One of the greatest features of the Targa Florio was that the practice laps around the 44.6-mile Sicilian road course were not closed off to traffic. Top flight prototypes shared the roads with oxcarts. It was insane.
Thankfully, no one is running R18 TDis or Toyota TS030s next to unsuspecting motorists as drivers have a hard enough time dealing with other professionals, let alone random people. Still, now that old racing cars are out of duty as sporting equipment, they can live new, unexpected, exciting lives as real cars.
It's tough to get too surprised by anything on the road in L.A.; I used to see Elon Musk's McLaren F1 parked outside the SpaceX offices in El Segundo on a daily basis. However, not too long ago I had a literal heart-stopping moment on PCH in Redondo Beach. As I headed north in light traffic, I spotted something very old and very red parked at the curb in front of a tailor's shop. I kept driving for about a block and a half, perhaps because my brain didn't allow me to acknowledge that I had actually seen what I just had. Then, it hit me like a tazer shot to the groin: that was an Alfa Romeo P3 monoposto, parked on the effing street.

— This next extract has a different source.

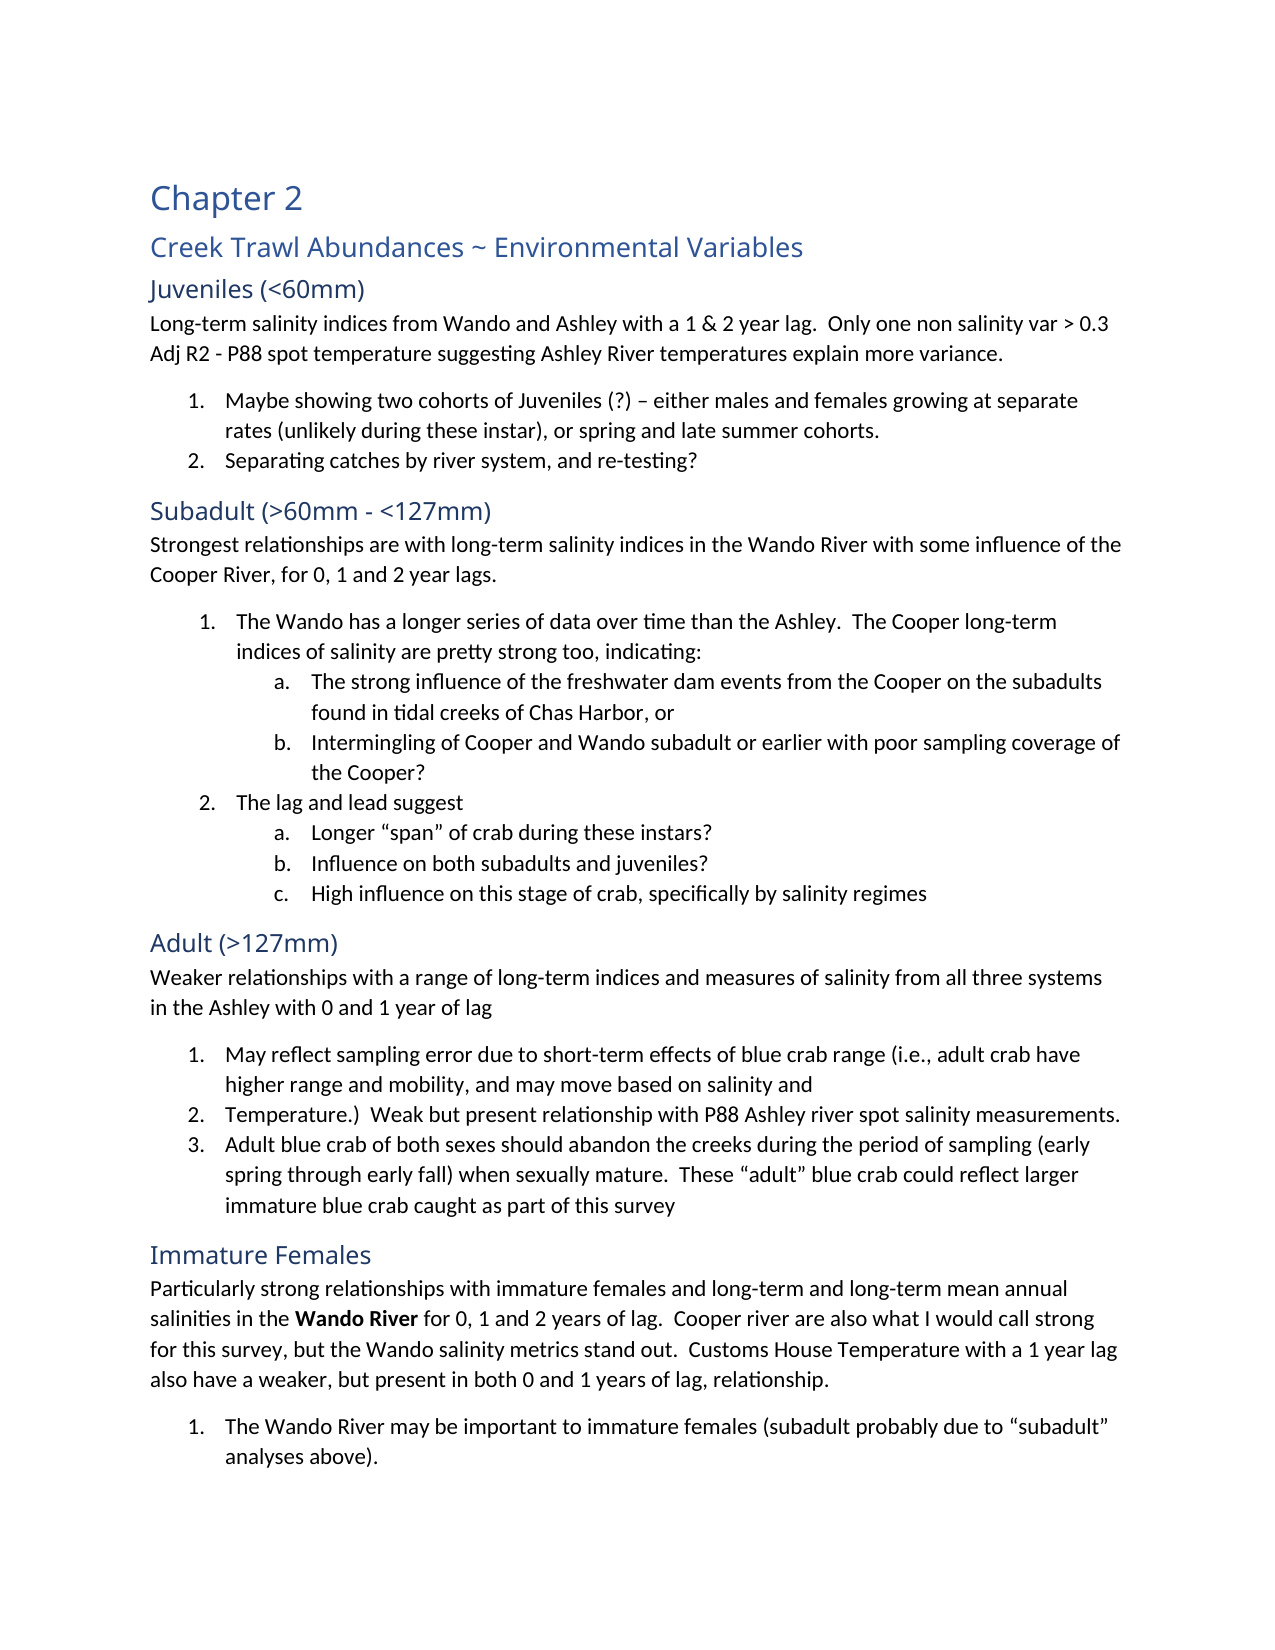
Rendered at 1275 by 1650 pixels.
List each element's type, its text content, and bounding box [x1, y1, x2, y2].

I circled the block as quickly as I could, parking a respectful distance behind the vintage grand prix racer. I walked around it several times - yep, it was real - and then took off in search of the owner. I found him inside the tailor's; he's a somewhat well-known collector of vintage Ferraris, who seemed surprised that I had heard of him. I asked the obvious question: "What is the exact brass content of your balls that allows you to drive that priceless piece of racing history on the street?" I got the obvious answer: "It's a just a car, and it should be driven!"
Turns out, it's his daily driver.
Wait, am I missing the real story? Who else here knew that Musk drove a McLaren?